Based on skin quality improvement, fat transfer to the nose could be the first choice for some selected cases where a high degree of scarring or adherence might jeopardize dissection or blood supply during open or closed rhinoplasty. It is essential to tell the patient that this technique only camouflages imperfections and does not give any improvement in respiratory function. We will face patients with bone or cartilage architectures that fat grafts cannot conceal.

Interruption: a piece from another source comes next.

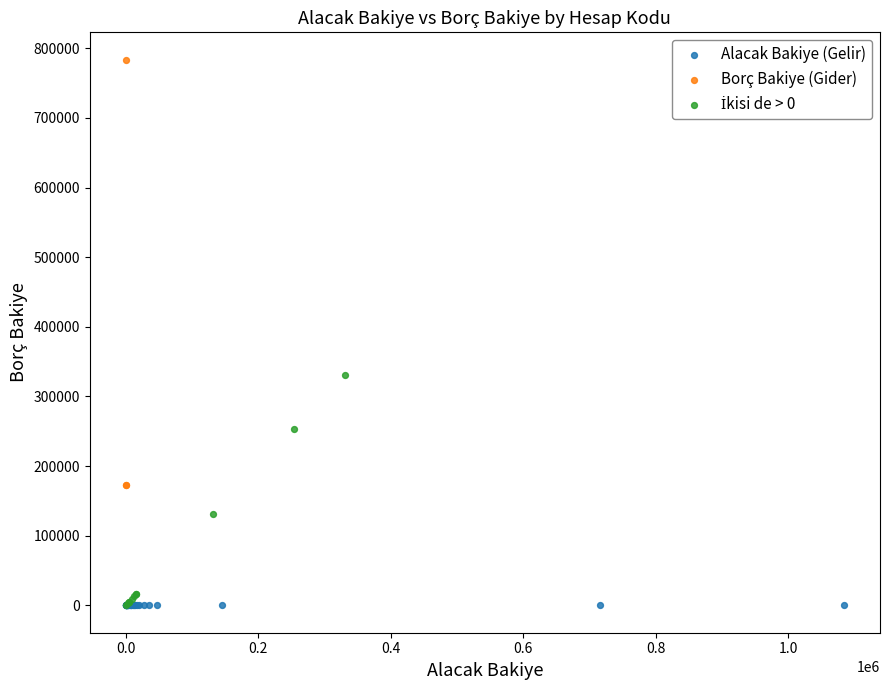

Which series reaches the maximum Y coordinate?

Borç Bakiye (Gider)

Autologous fat injection meets ideal augmentation materials’ fundamental criteria, most minor reported complications, and longer survivability. The best of all is fat injection is forgivable while the mistake of permanent filler is “permanent,” Prof Moawad says. Recently, fatty tissue has been considered a potential source of stem cells with the regenerative ability and proved the ability to release tightly adherent skin in a way that supplies better conditions and makes secondary surgical rhinoplasty safer.
Nose Fat Injections are performed at MSI on an outpatient basis and usually under local anesthesia. Medication to ease any pain will be given one hour before the procedure if needed. The entire procedure takes one hour. Fat transfer is a two-step process. Typically, fat is extracted from the abdomen, buttocks, thighs, or knees and re-injected beneath the skin in areas where cosmetic correction is needed.
Before fat can be re-injected, it must be processed to get viable fat cells. Prof Moawad can take advantage of the two first tissue planes when injecting fat into the nose. The SMAS plane and the subcutaneous plane. Fat is injected routinely retroactively using 1.2- to 1.4-mm blunt-tip cannulas or 22-24-gauge microcannula and applying very gentle pressure on the plunger.
The glabella and radix were approached from the middle frontal region 1 cm above the eyebrows. I approached the premaxillary region from the nasolabial fold 2 cm lateral to the nasal ala. To correct minor irregularities, 0.3 to 0.8 mL of cryopreserved micro fat graft material was injected 1 to 3 times; 1 to 6 mL was injected 3 to 6 times for significant abnormalities or defects.
In secondary cases, the surgeon should be cautious because I will not find the injection plane with ease, and different degrees of fibrosis will impair cannula advancement and fat placement. The clinician must have in mind all danger zones and vascular territories of the nose to prevent an unwanted intravascular injection, especially when approaching the glabellar or supra-tip regions.